Retry schedule
A delivery that fails retryably (HTTP 408, 429, 5xx, timeout, network
error) gets retried on this schedule, with ±10% jitter:
| After attempt # | Next retry scheduled |
|---|
| 1 | +5 seconds |
| 2 | +30 seconds |
| 3 | +3 minutes |
| 4 | +15 minutes |
| 5 | +1 hour |
| 6 | +6 hours |
| 7 | dead — no further attempts |
Total window: ~7 hours 24 minutes.
What counts as a retryable failure
| HTTP status | Verdict |
|---|
| 2xx | Delivered. No retry. |
| 408 Request Timeout | Retry. |
| 429 Too Many Requests | Retry. |
| 5xx | Retry. |
| other 4xx (400, 401, 403, 404, …) | Dead immediately. No retry. |
| Connection timeout / refused / reset | Retry. |
We don’t retry 4xx (other than 408/429) because those indicate
customer config errors — wrong URL, auth rejected on your side,
route missing. Retries won’t fix those; they just burn your logs
and our queue.
Auto-disable
After 20 consecutive failures AND no successful delivery in 24h,
we auto-disable the subscription.

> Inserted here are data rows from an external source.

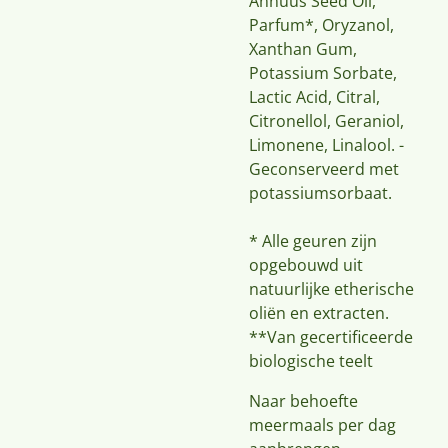
Annuus Seed Oil,
Parfum*, Oryzanol,
Xanthan Gum,
Potassium Sorbate,
Lactic Acid, Citral,
Citronellol, Geraniol,
Limonene, Linalool. -
Geconserveerd met
potassiumsorbaat.
* Alle geuren zijn
opgebouwd uit
natuurlijke etherische
oliën en extracten.
**Van gecertificeerde
biologische teelt
Naar behoefte
meermaals per dag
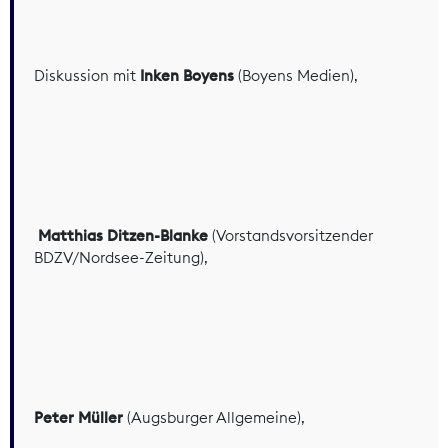
Diskussion mit
Inken Boyens
(Boyens Medien),
Matthias Ditzen-Blanke
(Vorstandsvorsitzender
BDZV/Nordsee-Zeitung),
Peter Müller
(Augsburger Allgemeine),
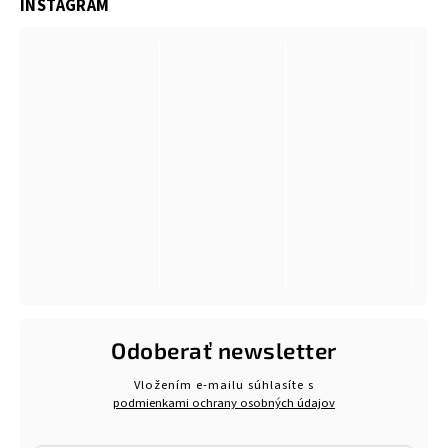
INSTAGRAM
Odoberať newsletter
Vložením e-mailu súhlasíte s
podmienkami ochrany osobných údajov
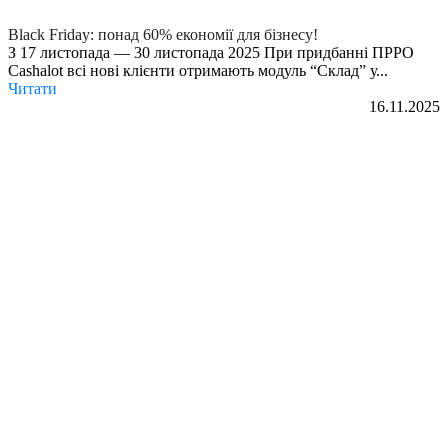
Black Friday: понад 60% економії для бізнесу!
З 17 листопада — 30 листопада 2025 При придбанні ПРРО
Cashalot всі нові клієнти отримають модуль “Склад” у...
Читати
16.11.2025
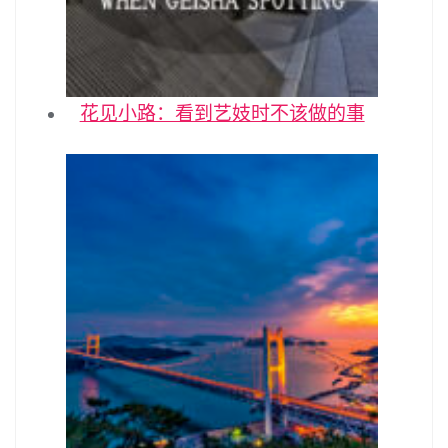
花见小路：看到艺妓时不该做的事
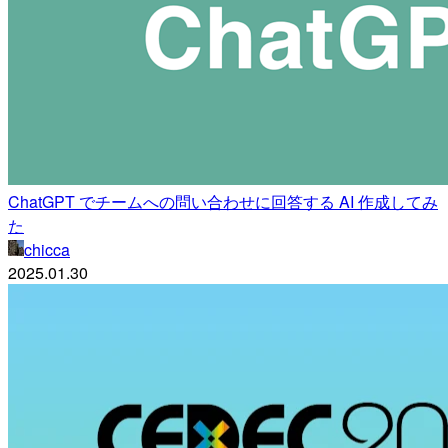
ChatGPT でチームへの問い合わせに回答する AI 作成してみ
た
chicca
2025.01.30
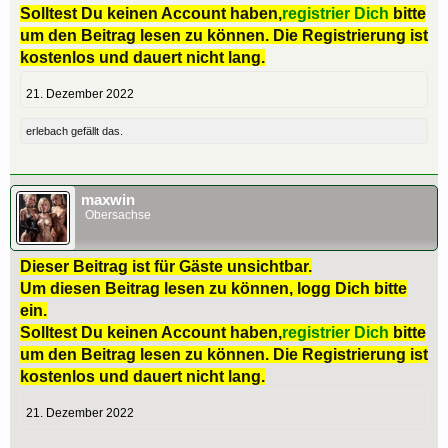
Solltest Du keinen Account haben,
registrier Dich
bitte
um den Beitrag lesen zu können. Die Registrierung ist
kostenlos und dauert nicht lang.
21. Dezember 2022
erlebach
gefällt das.
maxwin
Obersachse
Dieser Beitrag ist für Gäste unsichtbar.
Um diesen Beitrag lesen zu können, logg Dich bitte
ein.
Solltest Du keinen Account haben,
registrier Dich
bitte
um den Beitrag lesen zu können. Die Registrierung ist
kostenlos und dauert nicht lang.
21. Dezember 2022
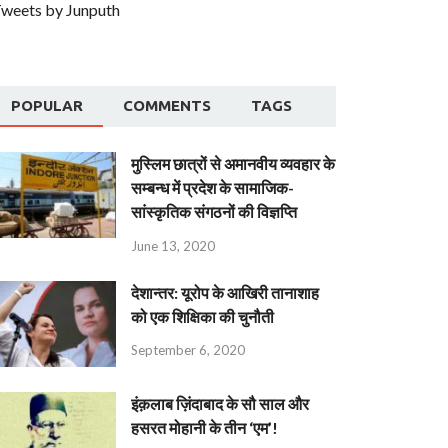
weets by Junputh
POPULAR
COMMENTS
TAGS
मुस्लिम छात्रों से अमानवीय व्यवहार के
सम्बन्ध में प्रदेश के सामाजिक-
सांस्कृतिक संगठनों की विज्ञप्ति
June 13, 2020
देशान्‍तर: यूरोप के आखिरी तानाशाह
को एक शिक्षिका की चुनौती
September 6, 2020
इंक़लाब ज़िंदाबाद के सौ साल और
हसरत मोहानी के तीन ‘एम’!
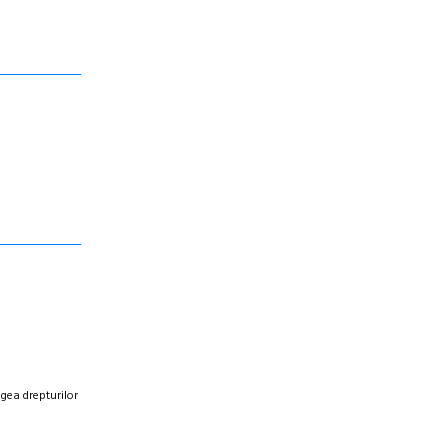
egea drepturilor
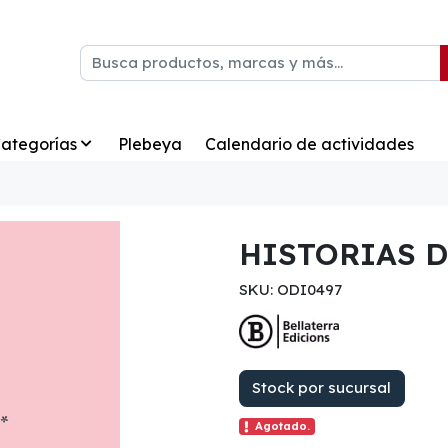
ategorías
Plebeya
Calendario de actividades
HISTORIAS D
SKU: ODI0497
Stock por sucursal
Agotado.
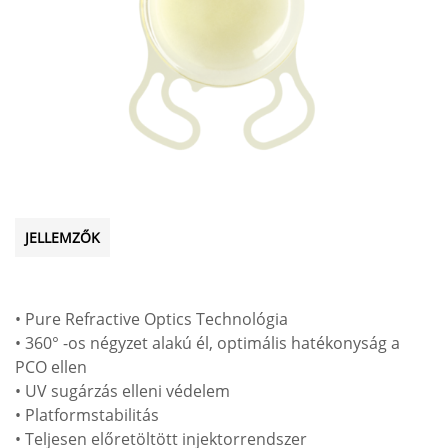
JELLEMZŐK
• Pure Refractive Optics Technológia
• 360° -os négyzet alakú él, optimális hatékonyság a
PCO ellen
• UV sugárzás elleni védelem
• Platformstabilitás
• Teljesen előretöltött injektorrendszer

You’ll:
- See
disabled_at set in the dashboard
- See
disabled_reason = "auto_disabled_failure_threshold" on the row
- Stop receiving any deliveries until you manually re-enable
This is a circuit breaker — once your endpoint is abandoned or
comprehensively broken, we stop wasting both sides’ resources.
To re-enable: dashboard → Webhooks → the subscription → Re-enable.

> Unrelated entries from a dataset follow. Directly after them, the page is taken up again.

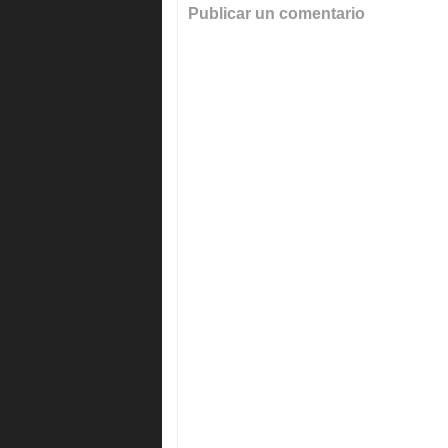
Publicar un comentario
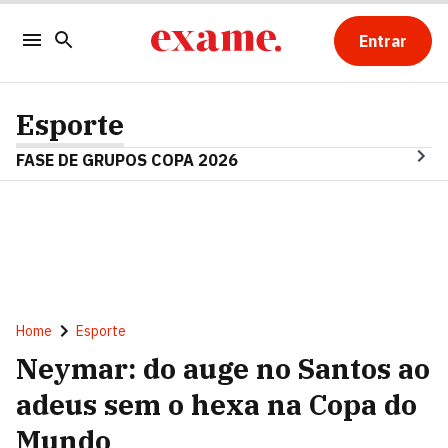
Entrar
Esporte
FASE DE GRUPOS COPA 2026
Home
Esporte
Neymar: do auge no Santos ao
adeus sem o hexa na Copa do
Mundo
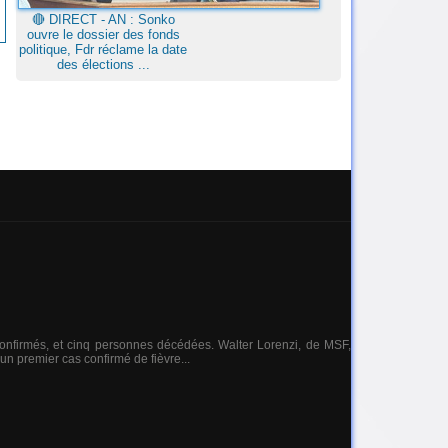
🔴​ DIRECT - AN : Sonko
ouvre le dossier des fonds
politique, Fdr réclame la date
des élections ...
onfirmés, et cinq personnes décédées. Walter Lorenzi, de MSF,
un premier cas confirmé de fièvre...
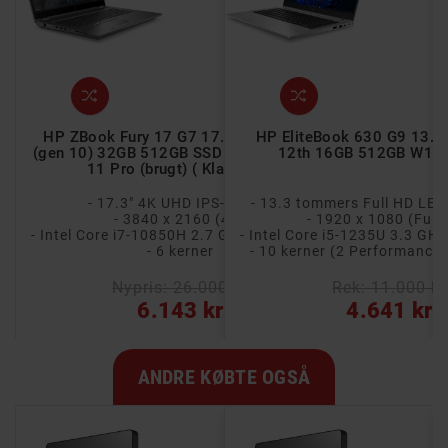
1 14" FHD Ryzen
HP ZBook Fury 17 G7 17.3" 4K UHD i7
HP EliteBook 630 G9 13.3"
gt) ( Klasse B )
(gen 10) 32GB 512GB SSD RTX 3000 Win
12th 16GB 512GB W11
11 Pro (brugt) ( Klasse C )
LED IPS-skærm
- 17.3" 4K UHD IPS-skærm
- 13.3 tommers Full HD LE
Full HD)
- 3840 x 2160 (4K)
- 1920 x 1080 (Full
- AMD Ryzen 5 PRO 4650U 2.1 GHz (4.0 GHz Turbo)
- Intel Core i7-10850H 2.7 GHz (5.1 GHz Turbo)
r
- 6 kerner
- 10 kerner (2 Performance, 
00 kr
Nypris: 26.000 kr
Rek: 11.000 kr
kr
6.143 kr
4.641 kr
ANDRE KØBTE OGSÅ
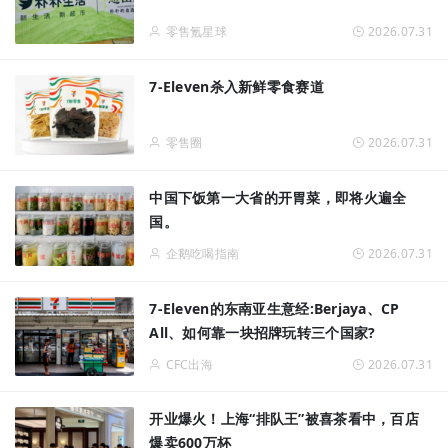
零售氪星球
2026.07.31
7-Eleven杀入新鲜零食赛道
零售圈
2026.07.31
中国下饭第一大省的开胃菜，即将火遍全
国。
企鹅吃喝指南
2026.07.31
7-Eleven的东南亚生意经:Berjaya、CP
All、如何靠一块招牌玩转三个国家?
CFC出海
2026.07.31
开业爆火！上海“排队王”被喜茶看中，百店
爆卖600万杯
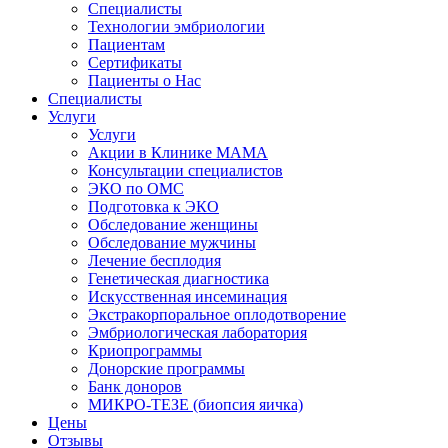
Специалисты
Технологии эмбриологии
Пациентам
Сертификаты
Пациенты о Нас
Специалисты
Услуги
Услуги
Акции в Клинике МАМА
Консультации специалистов
ЭКО по ОМС
Подготовка к ЭКО
Обследование женщины
Обследование мужчины
Лечение бесплодия
Генетическая диагностика
Искусственная инсеминация
Экстракорпоральное оплодотворение
Эмбриологическая лаборатория
Криопрограммы
Донорские программы
Банк доноров
МИКРО-ТЕЗЕ (биопсия яичка)
Цены
Отзывы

The conjunction is load-bearing. A subscription with 20 failures
followed by one success has consecutive_failures reset to 0 by
the success — it won’t get auto-disabled. This means a brief bad
hour doesn’t trigger a disable the next day.
Inspecting delivery state
Dashboard → Webhooks → Delivery log shows every attempt with:
- Status (delivered, failed, dead, pending)
- Attempt number (1 to 7)
- HTTP status code returned
- Response snippet (first 500 chars)
- Duration in milliseconds
- Next-retry-at timestamp for pending/failed rows
Filter by subscription + event type to debug a specific integration.
Ordering guarantee
None. Retries + per-tenant queuing mean a delivery for event
E1 scheduled at t=0 may arrive after a delivery for E2
scheduled at t=1, especially when E1 hit a 5xx and E2 didn’t.
If your pipeline needs strict ordering, key on timestamp in the
payload and let your database sort them before processing.
What if my endpoint takes longer than 10 seconds?
We enforce a 10s HTTP timeout per attempt. A response that takes
longer is counted as a failure (timeout) and retried.
If you have legitimately long-running webhook work (calling external
services, batch DB writes), the pattern is:
- Accept the POST and enqueue the event_id to your own queue (Kafka,
SQS, Celery, whatever).
- Return 202 Accepted immediately.
- Process asynchronously.
This decouples our delivery SLA from your processing SLA.